Some small RNA fragments found in normal mouse vesicles that regulate gene activation help protect the heart from oxidative stress, Khan said. EVs from mice lacking the BK channel gene contain a distinct set of segments called microRNAs.

This discovery led to animal experiments in Khan’s lab, in which EVs from normal mice and mice lacking the BK gene were injected into mice with heart disease.

“Electric vehicles from wild animals can protect the heart,” Singh said. “EVs from knockout mice failed to properly protect the heart and, in fact, made it worse. Bad microRNAs were enriched in vesicles without channels.

“Is it because the packaging is different, the cargo is different, or is it because vesicles without channels cannot survive? This is an open question and we are working hard to solve it.

Another major unanswered question is the identification of proteins called transporters that maintain ion balance when vesicles transition from the extracellular environment back into the cell with high potassium concentrations.

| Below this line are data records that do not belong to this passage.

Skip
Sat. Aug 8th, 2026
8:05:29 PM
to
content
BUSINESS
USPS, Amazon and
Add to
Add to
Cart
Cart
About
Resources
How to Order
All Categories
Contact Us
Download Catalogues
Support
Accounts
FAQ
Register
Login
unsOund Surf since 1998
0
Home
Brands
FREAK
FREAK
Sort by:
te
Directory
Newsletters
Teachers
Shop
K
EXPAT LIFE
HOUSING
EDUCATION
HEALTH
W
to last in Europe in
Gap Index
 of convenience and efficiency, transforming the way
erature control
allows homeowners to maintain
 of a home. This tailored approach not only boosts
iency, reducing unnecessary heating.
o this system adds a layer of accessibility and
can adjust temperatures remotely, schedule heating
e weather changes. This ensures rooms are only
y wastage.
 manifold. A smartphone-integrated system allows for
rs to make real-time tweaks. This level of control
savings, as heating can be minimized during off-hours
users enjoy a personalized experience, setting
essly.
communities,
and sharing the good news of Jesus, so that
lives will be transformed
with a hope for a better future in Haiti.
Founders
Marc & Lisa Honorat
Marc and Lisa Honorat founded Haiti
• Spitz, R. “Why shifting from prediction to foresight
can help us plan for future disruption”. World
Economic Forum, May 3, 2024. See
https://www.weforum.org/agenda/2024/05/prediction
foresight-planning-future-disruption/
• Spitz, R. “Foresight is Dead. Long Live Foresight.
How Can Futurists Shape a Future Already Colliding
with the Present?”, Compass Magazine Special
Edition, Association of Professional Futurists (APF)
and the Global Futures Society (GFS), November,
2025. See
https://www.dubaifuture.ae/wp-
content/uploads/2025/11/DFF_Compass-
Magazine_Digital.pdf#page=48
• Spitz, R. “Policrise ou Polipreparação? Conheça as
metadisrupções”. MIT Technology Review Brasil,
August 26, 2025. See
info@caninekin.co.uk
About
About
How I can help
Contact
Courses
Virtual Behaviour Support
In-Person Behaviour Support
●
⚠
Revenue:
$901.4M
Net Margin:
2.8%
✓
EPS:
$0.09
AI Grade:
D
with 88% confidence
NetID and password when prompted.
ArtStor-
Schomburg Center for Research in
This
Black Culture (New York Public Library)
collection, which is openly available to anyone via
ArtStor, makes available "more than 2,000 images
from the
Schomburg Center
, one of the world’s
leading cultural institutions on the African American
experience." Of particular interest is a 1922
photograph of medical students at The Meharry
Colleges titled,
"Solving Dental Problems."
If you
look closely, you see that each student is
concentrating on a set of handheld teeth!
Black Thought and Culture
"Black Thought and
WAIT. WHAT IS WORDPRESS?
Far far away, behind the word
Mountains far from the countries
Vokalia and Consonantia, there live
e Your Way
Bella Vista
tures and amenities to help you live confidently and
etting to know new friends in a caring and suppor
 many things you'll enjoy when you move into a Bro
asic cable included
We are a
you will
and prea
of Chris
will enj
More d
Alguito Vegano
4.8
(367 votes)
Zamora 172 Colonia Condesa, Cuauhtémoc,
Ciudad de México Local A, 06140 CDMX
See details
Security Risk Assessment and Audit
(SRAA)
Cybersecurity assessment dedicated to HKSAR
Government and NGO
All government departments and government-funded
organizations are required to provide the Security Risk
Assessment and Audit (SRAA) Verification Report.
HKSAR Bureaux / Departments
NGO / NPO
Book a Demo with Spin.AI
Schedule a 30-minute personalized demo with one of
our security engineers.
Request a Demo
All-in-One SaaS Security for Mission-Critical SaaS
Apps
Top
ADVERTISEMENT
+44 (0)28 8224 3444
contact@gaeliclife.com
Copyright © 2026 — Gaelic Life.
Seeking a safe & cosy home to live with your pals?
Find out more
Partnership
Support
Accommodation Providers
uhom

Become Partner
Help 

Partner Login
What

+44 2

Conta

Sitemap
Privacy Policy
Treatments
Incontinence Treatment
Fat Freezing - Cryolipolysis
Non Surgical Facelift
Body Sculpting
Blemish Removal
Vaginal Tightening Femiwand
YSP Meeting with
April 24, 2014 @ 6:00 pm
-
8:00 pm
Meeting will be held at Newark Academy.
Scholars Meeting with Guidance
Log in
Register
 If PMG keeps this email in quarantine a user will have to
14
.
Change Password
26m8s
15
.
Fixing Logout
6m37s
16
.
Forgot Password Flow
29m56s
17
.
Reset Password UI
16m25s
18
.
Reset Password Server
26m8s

In addition to increasing basic knowledge about extracellular vesicles, this work has the potential to advance the development of their therapeutic uses, Singer said.

“People talk about loading these vesicles with charged molecules—whether they’re drugs, RNA proteins, or something else. If you load them with charged molecules and you don’t manage ion homeostasis, you’re going to have some kind of consequence,” he said. “That’s our focus, if you’re bioengineering electric vehicles, you have to have the right combination of ion channels and transporters.”

This work was supported by the Ohio State University President’s Predoctoral Fellowship, Department of Physiology and Cell Biology, and Graduate School Alumni Grants; American Heart Association; National Heart, Lung, and Blood Institute; National Institute of Arthritis and Musculoskeletal and Skin Diseases ; and the National Center for Advancing Translational Sciences.

Other co-authors include Shridhar Sanghvi, Divya Sridharan, Parker Evans, Julie Dougherty, Kalina Szteyn, Denis Gabrilovich, Mayukha Dyta, Jessica Weist and Lianbo Yu of Ohio State University; Sandrine Pierre, Marshall University; Shubha Gururaja Rao, Ohio Northern University; Dan Halm, Wright State University; and Tingting Chen, Panagiotis Athanasopoulos and Amalia Dolga, University of Groningen.